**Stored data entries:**
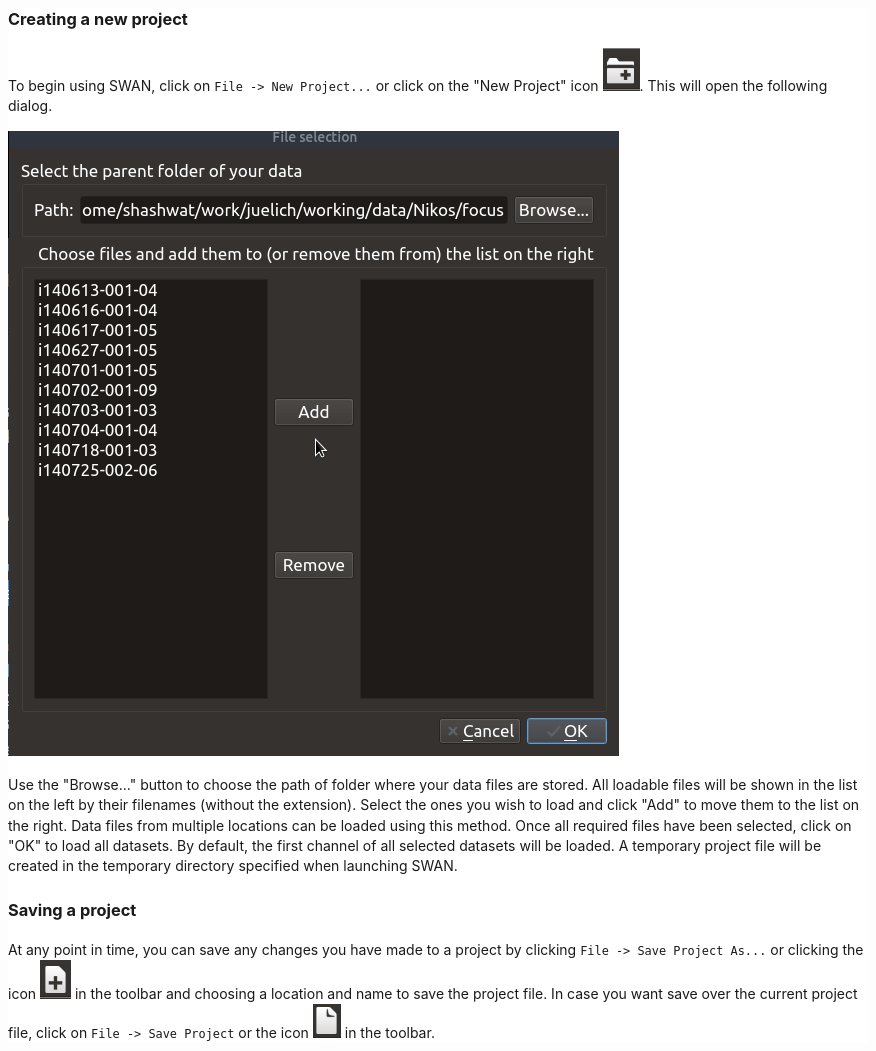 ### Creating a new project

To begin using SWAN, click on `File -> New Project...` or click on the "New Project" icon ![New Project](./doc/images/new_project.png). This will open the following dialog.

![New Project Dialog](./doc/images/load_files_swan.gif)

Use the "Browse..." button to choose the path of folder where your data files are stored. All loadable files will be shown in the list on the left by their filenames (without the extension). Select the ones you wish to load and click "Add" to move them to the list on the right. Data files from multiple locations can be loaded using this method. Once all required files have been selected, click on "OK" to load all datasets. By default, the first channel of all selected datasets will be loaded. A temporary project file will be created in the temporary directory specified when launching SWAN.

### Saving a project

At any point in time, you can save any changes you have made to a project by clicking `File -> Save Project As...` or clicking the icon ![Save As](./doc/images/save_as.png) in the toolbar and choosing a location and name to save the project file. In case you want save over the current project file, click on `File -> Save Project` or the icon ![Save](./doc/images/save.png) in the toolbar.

**Exercise objective:**
Print the rows above character for character, leaving out the pictures.

**Answer for the task:**
 ### Creating a new project

To begin using SWAN, click on `File -> New Project...` or click on the "New Project" icon ![New Project](./doc/images/new_project.png). This will open the following dialog.

![New Project Dialog](./doc/images/load_files_swan.gif)

Use the "Browse..." button to choose the path of folder where your data files are stored. All loadable files will be shown in the list on the left by their filenames (without the extension). Select the ones you wish to load and click "Add" to move them to the list on the right. Data files from multiple locations can be loaded using this method. Once all required files have been selected, click on "OK" to load all datasets. By default, the first channel of all selected datasets will be loaded. A temporary project file will be created in the temporary directory specified when launching SWAN.

### Saving a project

At any point in time, you can save any changes you have made to a project by clicking `File -> Save Project As...` or clicking the icon ![Save As](./doc/images/save_as.png) in the toolbar and choosing a location and name to save the project file. In case you want save over the current project file, click on `File -> Save Project` or the icon ![Save](./doc/images/save.png) in the toolbar.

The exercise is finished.